-- Information shown follows --

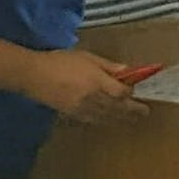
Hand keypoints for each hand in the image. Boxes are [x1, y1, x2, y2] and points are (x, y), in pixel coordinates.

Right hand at [22, 50, 148, 125]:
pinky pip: (93, 120)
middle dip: (132, 111)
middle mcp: (94, 99)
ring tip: (131, 119)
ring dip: (121, 119)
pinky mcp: (73, 114)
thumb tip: (125, 70)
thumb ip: (107, 66)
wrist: (35, 76)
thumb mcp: (87, 57)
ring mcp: (83, 109)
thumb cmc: (61, 61)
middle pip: (118, 108)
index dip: (131, 94)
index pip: (122, 93)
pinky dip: (104, 120)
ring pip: (107, 117)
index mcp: (98, 82)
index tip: (137, 92)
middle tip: (144, 113)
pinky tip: (107, 120)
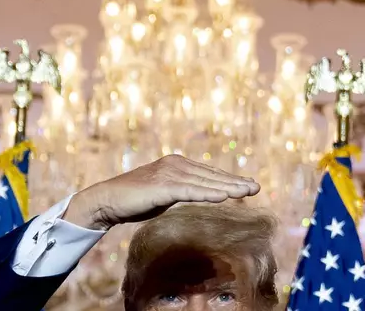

-- Information shown concluded --

Go through the entries and retype each one exactly, skipping any image.

Hand keypoints for each hand in the image. Boxes are [x1, y1, x2, y2] and points are (x, y), in pixel coordinates.

Right hand at [22, 50, 148, 125]:
pinky pip: (93, 120)
middle dip: (132, 111)
middle mcp: (94, 99)
ring tip: (131, 119)
ring dip: (121, 119)
pinky mcp: (73, 114)
thumb tip: (125, 70)
thumb ip: (107, 66)
wrist: (35, 76)
thumb mcp: (87, 57)
ring mcp: (83, 109)
thumb cmc: (61, 61)
middle pip: (118, 108)
index dip: (131, 94)
index pip: (122, 93)
pinky dip: (104, 120)
ring pip: (107, 117)
index mcp: (98, 82)
index tip: (137, 92)
middle tip: (144, 113)
pinky tip: (107, 120)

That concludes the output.